Required action 1>
Answer these questions using the George Jones text:
(a) In what place was Jones born?
(b) Which electorate did he represent in parliament?
(c) What newspaper did he set up after moving to Ngaruawahia?
Required action 2> Copy word for word the part of the George Jones text that opens with the words containing "New Zealand Parliament" and closes with "Oamuru in 1877.".

··· Text

= George Jones (New Zealand politician) =

New Zealand politician

George Jones (1844 – 16 December 1920) was a 19th-century member of parliament in Otago, New Zealand.

New Zealand Parliament
| Years | Term | Electorate |  | Party |  |
|---|---|---|---|---|---|
| 1880–1881 | 7th | Waitaki |  |  | Independent |

==Education and career==
Jones was born in Upper Hutt in 1844. He went to Australia with his parents, where he received his education at Scales Academy and then at the Geelong Grammar School. He learned his trade in printing and writing and returned to New Zealand in 1863, where he took up roles with the Christchurch newspapers Canterbury Standard (owned by Joseph Brittan), the Lyttelton Times, and then The Press. He moved to Ngaruawahia in 1872, where he set up the Waikato Times, selling it when he moved to Oamuru in 1877.

······
··· Given entries

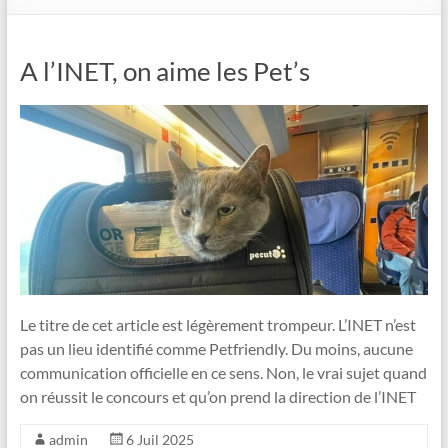
A l’INET, on aime les Pet’s
Le titre de cet article est légèrement trompeur. L’INET n’est
pas un lieu identifié comme Petfriendly. Du moins, aucune
communication officielle en ce sens. Non, le vrai sujet quand
on réussit le concours et qu’on prend la direction de l’INET
admin
6 Juil 2025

······

Written solution 1>
(a) Upper Hutt
(b) Waitaki
(c) The Waikato Times

Written solution 2>
New Zealand Parliament
| Years | Term | Electorate |  | Party |  |
|---|---|---|---|---|---|
| 1880–1881 | 7th | Waitaki |  |  | Independent |

==Education and career==
Jones was born in Upper Hutt in 1844. He went to Australia with his parents, where he received his education at Scales Academy and then at the Geelong Grammar School. He learned his trade in printing and writing and returned to New Zealand in 1863, where he took up roles with the Christchurch newspapers Canterbury Standard (owned by Joseph Brittan), the Lyttelton Times, and then The Press. He moved to Ngaruawahia in 1872, where he set up the Waikato Times, selling it when he moved to Oamuru in 1877.